==== The data ====

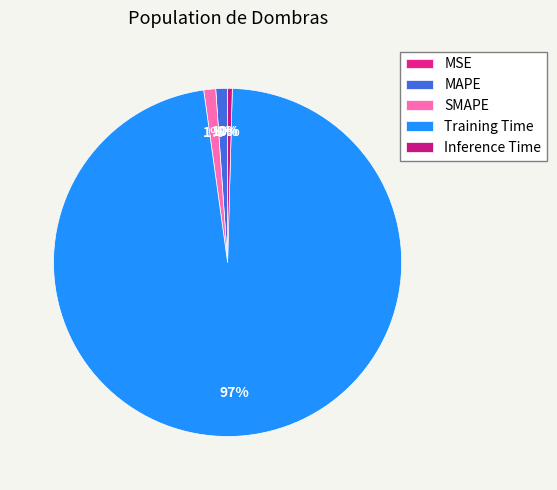

Which has a higher value, MAPE or Inference Time?

MAPE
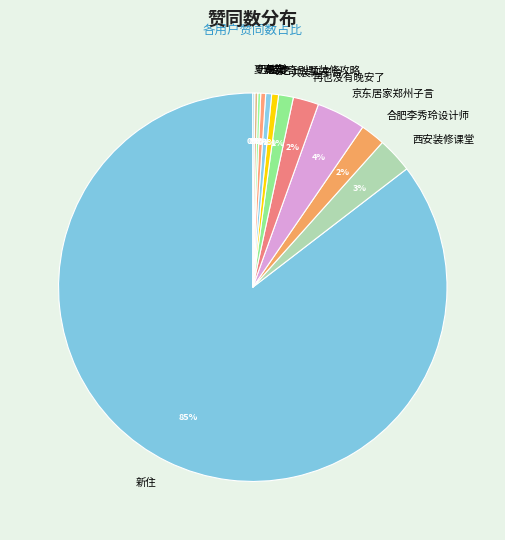

Does 易安 account for over 50% of the chart?

No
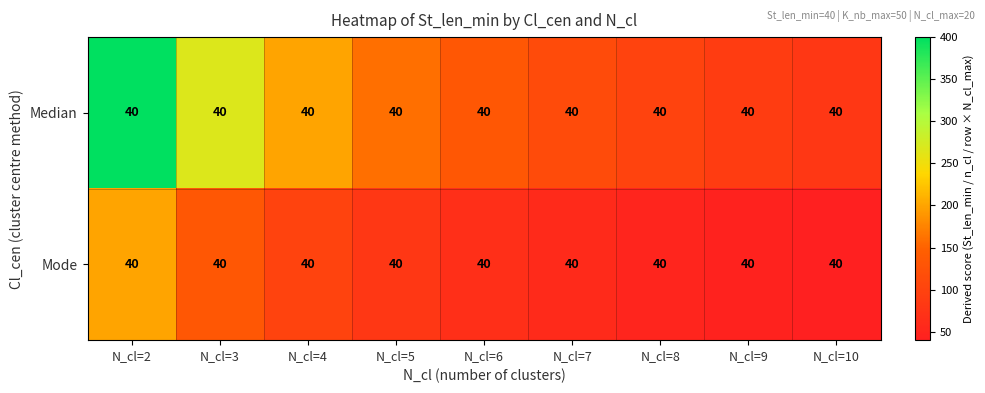

How many data points in Median are less than 133?

4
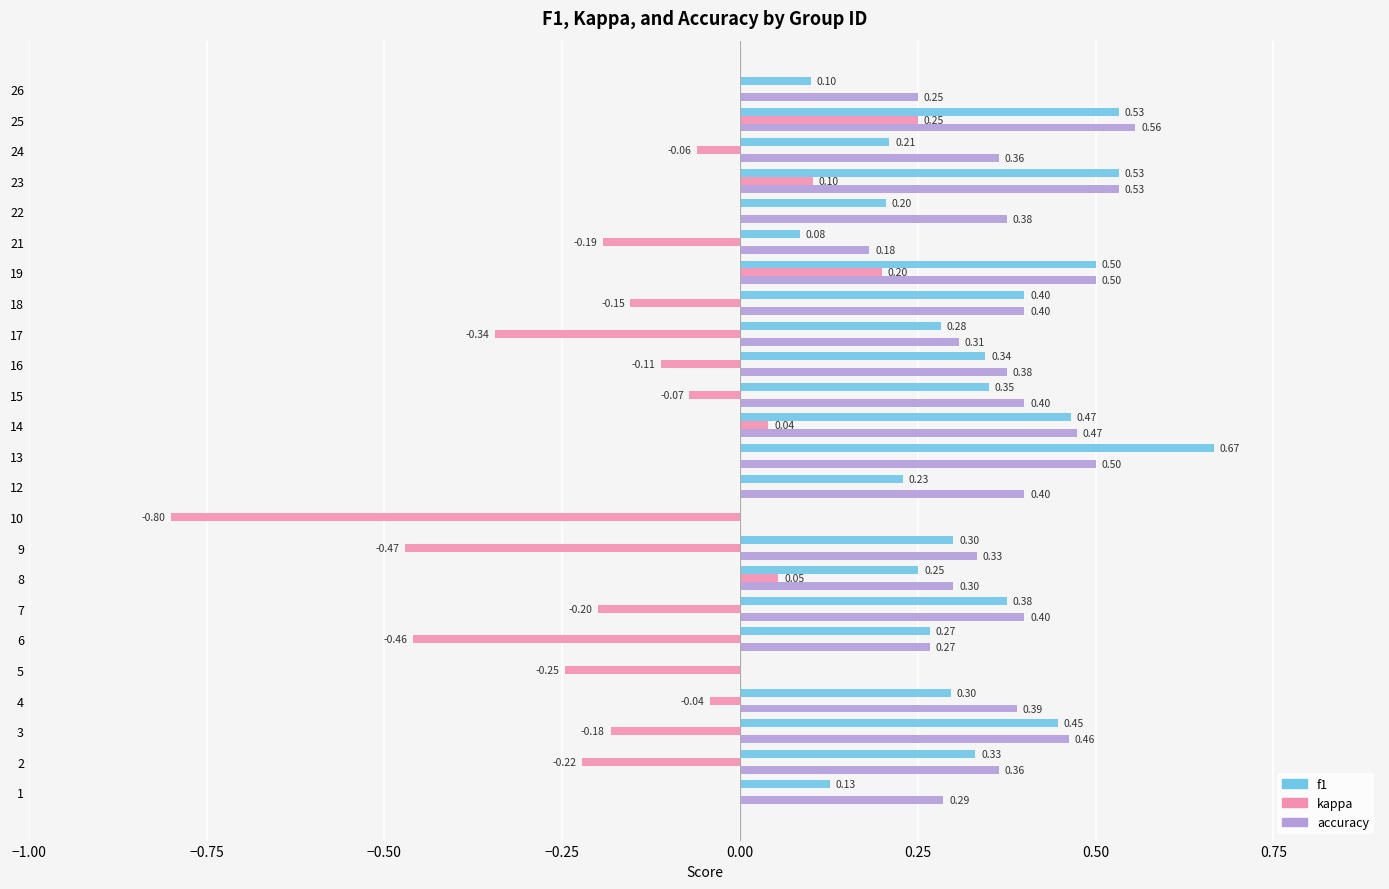

What is the sum of all accuracy values?

8.4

====

Update these lines so that "data points" becomes "bars" and nothing else changes, and leave the pictures out of your answer.

Which has a higher value, MAPE or Inference Time?

MAPE

Does 易安 account for over 50% of the chart?

No

How many bars in Median are less than 133?

4

What is the sum of all accuracy values?

8.4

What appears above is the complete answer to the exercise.